The range of spices from Athene Spices, with labels and packaging personally designed by Faten herself. – Courtesy of Faten Rafie
The range of spices from Athene Spices, with labels and packaging personally designed by Faten herself. – Courtesy of Faten Rafie

“Therefore, I see my spices as a tool to help people cook certain recipes. From what I have observed, my customers have gained more confidence in their cooking and are more adventurous with their choices of food to cook at home.

“My spices come with recipes, and I have tweaked and simplified various complicated recipes. So, when you use our spices, you do not need to add too many additional ingredients. So, you would just add simple ingredients that you can find in your kitchen, like onion or garlic.

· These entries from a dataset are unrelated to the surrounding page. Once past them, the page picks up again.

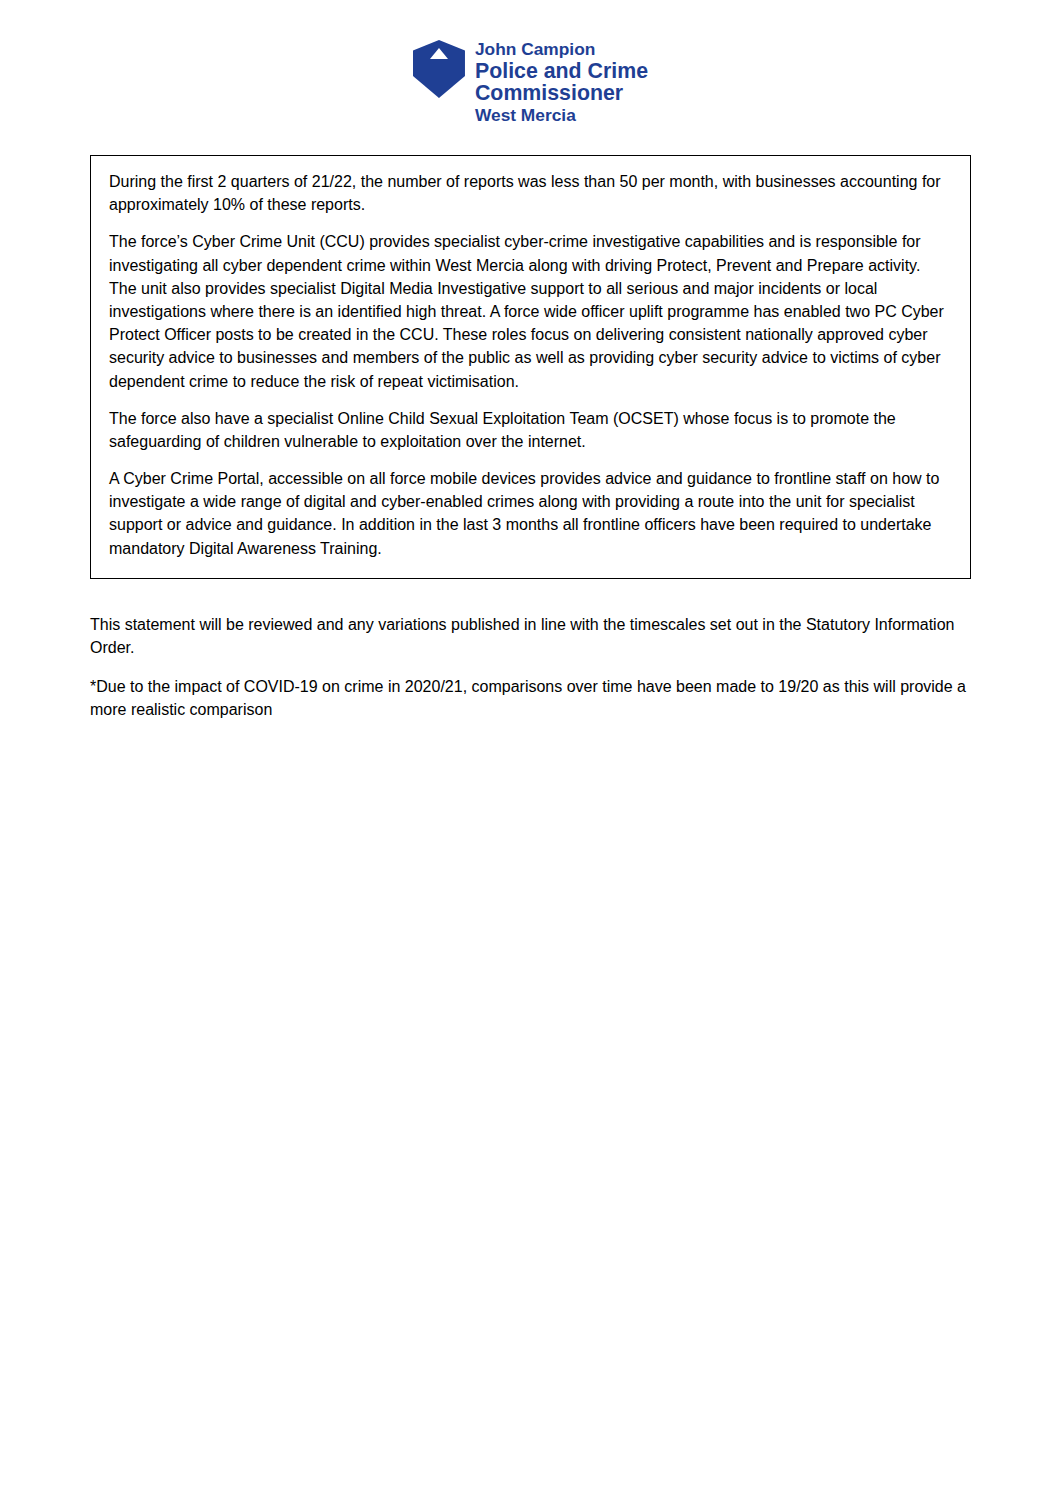John Campion
Police and Crime
Commissioner
West Mercia
During the first 2 quarters of 21/22, the number of reports was less than 50 per month, with businesses accounting for approximately 10% of these reports.
The force’s Cyber Crime Unit (CCU) provides specialist cyber-crime investigative capabilities and is responsible for investigating all cyber dependent crime within West Mercia along with driving Protect, Prevent and Prepare activity. The unit also provides specialist Digital Media Investigative support to all serious and major incidents or local investigations where there is an identified high threat. A force wide officer uplift programme has enabled two PC Cyber Protect Officer posts to be created in the CCU. These roles focus on delivering consistent nationally approved cyber security advice to businesses and members of the public as well as providing cyber security advice to victims of cyber dependent crime to reduce the risk of repeat victimisation.
The force also have a specialist Online Child Sexual Exploitation Team (OCSET) whose focus is to promote the safeguarding of children vulnerable to exploitation over the internet.
A Cyber Crime Portal, accessible on all force mobile devices provides advice and guidance to frontline staff on how to investigate a wide range of digital and cyber-enabled crimes along with providing a route into the unit for specialist support or advice and guidance. In addition in the last 3 months all frontline officers have been required to undertake mandatory Digital Awareness Training.
This statement will be reviewed and any variations published in line with the timescales set out in the Statutory Information Order.
*Due to the impact of COVID-19 on crime in 2020/21, comparisons over time have been made to 19/20 as this will provide a more realistic comparison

“For instance, in our Hadhrami Mandi spice, we have even added saffron into the mix, so you don’t have to buy extra spices for the dish.”

From the multipurpose Hot Chick Spicy Salt (still a best-seller), Athene Spices grew to about 20 different spices within the time span of six years. Faten claims that she does not ‘Malaysianise’ foreign spices, and instead has a separate range of Malaysian spices, such as the Percik Kelantan.

Faten admits that tourism in Penang was quite bad last year, which affected the business, as her sales rely heavily upon tourists. This influenced her decision to open a pop-up store in Kuala Lumpur.

“We have a few stores carrying our products in Penang. The first pop-up store we had was last year in Kuala Lumpur. We had to choose a location where our products would appeal to people who appreciate good food, so we chose Publika. As a result, it increased our product awareness, which led to an increase in sales.”

Faten acquires most of her spices from local suppliers, but she processes them herself. During the movement control order (MCO), their business increased. However, there were other issues she had to deal with.

“Initially, I had a lot of headaches because I could not get the supplies I needed, especially the bottles. My supplier is in Ipoh, so we had to get a letter from the Ministry of Agriculture, which granted us the permission to travel to get our supply, which was after a month of low stock.

“Raw ingredients-wise, it is still a challenge. I am not getting the quality of ingredients that I am used to. Moreover, throughout the MCO period, a lot of suppliers no longer give you credit, and everything is by cash now. So that is another issue.”